Sebastian Vettel will retire from Formula 1 at the end of the 2022 season, with the four-time world champion calling time on his 15-year F1 career.

The German driver, who currently races for Aston Martin, cited his family as one of the central reasons behind his decision as well as the stresses and strains of maintaining a full-time career at motor racing’s top level.

He said: “My passion for racing and Formula 1 comes with a lot of time spent away from them and takes a lot of energy. Committing to my passion the way I did, and the way I think that is right, does no longer go side by side with my wish to be a great father and husband.

“But today is not about saying goodbye. Rather, it is about saying thank you – to everyone – not least to the fans, without whose passionate support Formula 1 could not exist.”

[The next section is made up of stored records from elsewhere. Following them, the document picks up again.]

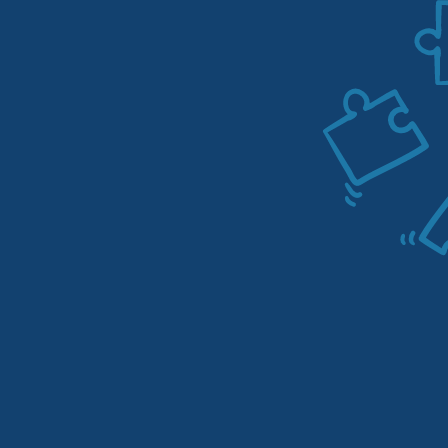
1
Des experts en réseaux sociaux
certifiés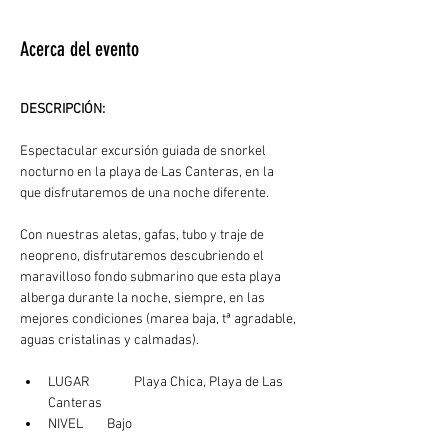
Acerca del evento
DESCRIPCIÓN: 
Espectacular excursión guiada de snorkel 
nocturno en la playa de Las Canteras, en la 
que disfrutaremos de una noche diferente.
Con nuestras aletas, gafas, tubo y traje de 
neopreno, disfrutaremos descubriendo el 
maravilloso fondo submarino que esta playa 
alberga durante la noche, siempre, en las 
mejores condiciones (marea baja, tª agradable, 
aguas cristalinas y calmadas). 
LUGAR	  Playa Chica, Playa de Las 
Canteras
NIVEL        Bajo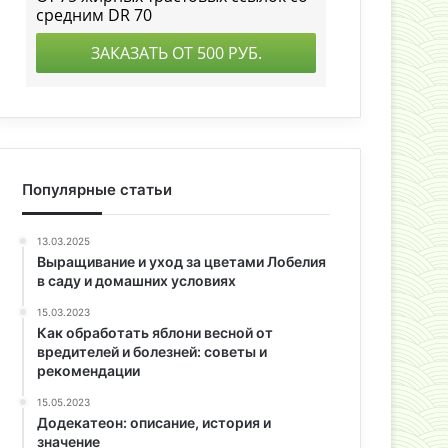
Популярные статьи
13.03.2025
Выращивание и уход за цветами Лобелия
в саду и домашних условиях
15.03.2023
Как обработать яблони весной от
вредителей и болезней: советы и
рекомендации
15.05.2023
Додекатеон: описание, история и
значение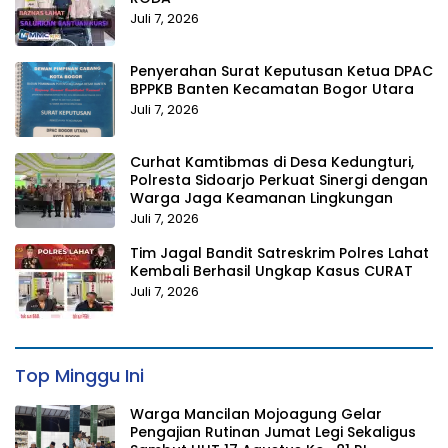
Juli 7, 2026
Penyerahan Surat Keputusan Ketua DPAC
BPPKB Banten Kecamatan Bogor Utara
Juli 7, 2026
Curhat Kamtibmas di Desa Kedungturi,
Polresta Sidoarjo Perkuat Sinergi dengan
Warga Jaga Keamanan Lingkungan
Juli 7, 2026
Tim Jagal Bandit Satreskrim Polres Lahat
Kembali Berhasil Ungkap Kasus CURAT
Juli 7, 2026
Top Minggu Ini
Warga Mancilan Mojoagung Gelar
Pengajian Rutinan Jumat Legi Sekaligus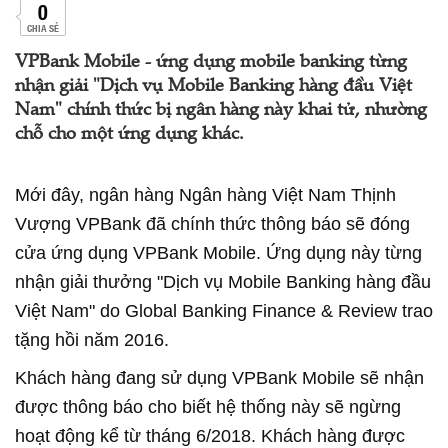
0
CHIA SẺ
VPBank Mobile - ứng dụng mobile banking từng
nhận giải "Dịch vụ Mobile Banking hàng đầu Việt
Nam" chính thức bị ngân hàng này khai tử, nhường
chỗ cho một ứng dụng khác.
Mới đây, ngân hàng Ngân hàng Việt Nam Thịnh
Vượng VPBank đã chính thức thông báo sẽ đóng
cửa ứng dụng VPBank Mobile. Ứng dụng này từng
nhận giải thưởng "Dịch vụ Mobile Banking hàng đầu
Việt Nam" do Global Banking Finance & Review trao
tặng hồi năm 2016.
Khách hàng đang sử dụng VPBank Mobile sẽ nhận
được thông báo cho biết hệ thống này sẽ ngừng
hoạt động kể từ tháng 6/2018. Khách hàng được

Vettel added: “Being a racing driver has never been my sole identity. I very much believe in identity by who we are and how we treat others.” 

The German went on to reinforce his faith in the Aston Martin team, stating that “although the results had not been as good as we had hoped, it is very clear to me that everything is being put together that a team needs to race at the very highest level for years to come”.

Lawrence Stroll, Aston Martin chairman, said: “He is one of the all-time greats of Formula 1 and it has been a privilege to have been able to work with him.”

Vettel made his debut with BMW Sauber at the 2007 US Grand Prix. During his 25-race stint with Toro Rosso, he became the youngest F1 pole sitter and (then) winner at the 2008 Italian Grand Prix. 

After signing for Red Bull and winning four consecutive world titles, from 2010 to 2013, Vettel moved to Ferrari for 2015. In a varied stint with the Scuderia, the German claimed 14 victories but missed out on the world title twice, in 2017 and 2018. 

Vettel is currently in his second season with Aston Martin, having claimed the team’s first podium at last year’s Azerbaijan Grand Prix. 

It is currently unknown who is likely to replace Vettel, whose time in F1 has yielded 53 wins, 122 podiums, 57 pole positions, 38 fastest laps and four straight championships.